Reproduce the following material verbatim, line for line, with no changes of any kind.
********************
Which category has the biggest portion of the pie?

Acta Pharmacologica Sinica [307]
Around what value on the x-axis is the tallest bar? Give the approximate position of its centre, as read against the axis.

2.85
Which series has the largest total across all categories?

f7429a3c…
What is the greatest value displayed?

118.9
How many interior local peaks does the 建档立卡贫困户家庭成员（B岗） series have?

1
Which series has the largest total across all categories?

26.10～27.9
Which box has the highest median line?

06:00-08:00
********************
RESULT OF THE EXERCISE:
Which category has the biggest portion of the pie?

Acta Pharmacologica Sinica [307]
Around what value on the x-axis is the tallest bar? Give the approximate position of its centre, as read against the axis.

2.85
Which series has the largest total across all categories?

f7429a3c…
What is the greatest value displayed?

118.9
How many interior local peaks does the 建档立卡贫困户家庭成员（B岗） series have?

1
Which series has the largest total across all categories?

26.10～27.9
Which box has the highest median line?

06:00-08:00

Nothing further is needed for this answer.